## What is expected:
Filter the entries beneath this task, copying only the lines that hold the word "Coming".

=-=-=-=-=

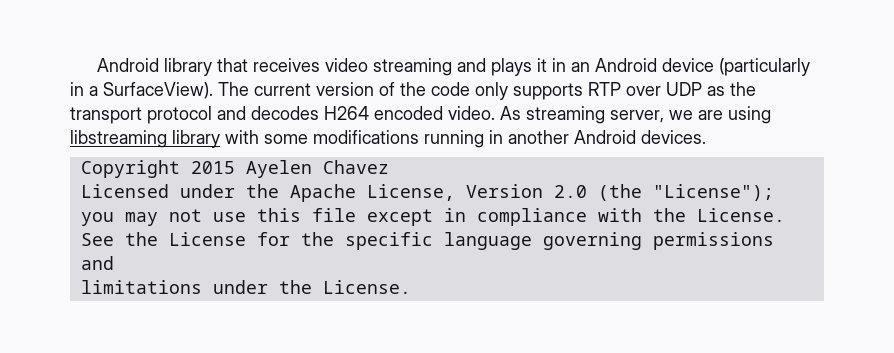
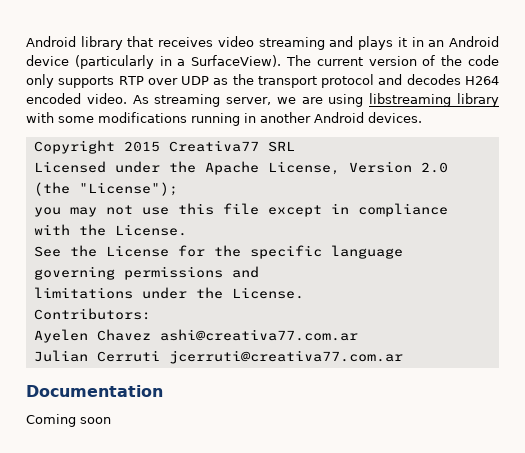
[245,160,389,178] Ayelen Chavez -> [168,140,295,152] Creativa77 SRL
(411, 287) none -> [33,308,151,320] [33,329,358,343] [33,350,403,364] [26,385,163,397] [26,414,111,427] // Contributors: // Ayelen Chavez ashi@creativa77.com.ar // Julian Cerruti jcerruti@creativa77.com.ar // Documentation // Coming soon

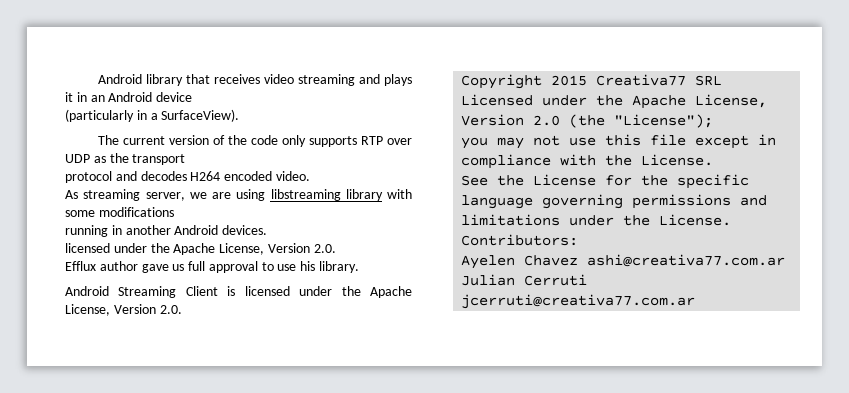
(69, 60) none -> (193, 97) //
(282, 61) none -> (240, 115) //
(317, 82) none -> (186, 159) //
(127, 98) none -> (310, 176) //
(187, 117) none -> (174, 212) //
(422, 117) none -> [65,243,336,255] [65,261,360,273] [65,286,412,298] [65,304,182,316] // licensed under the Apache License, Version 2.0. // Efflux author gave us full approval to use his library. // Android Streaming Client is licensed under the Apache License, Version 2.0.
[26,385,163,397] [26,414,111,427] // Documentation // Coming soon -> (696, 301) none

=-=-=-=-=

## Answer to this problem:
(411, 287) none -> [33,308,151,320] [33,329,358,343] [33,350,403,364] [26,385,163,397] [26,414,111,427] // Contributors: // Ayelen Chavez ashi@creativa77.com.ar // Julian Cerruti jcerruti@creativa77.com.ar // Documentation // Coming soon
[26,385,163,397] [26,414,111,427] // Documentation // Coming soon -> (696, 301) none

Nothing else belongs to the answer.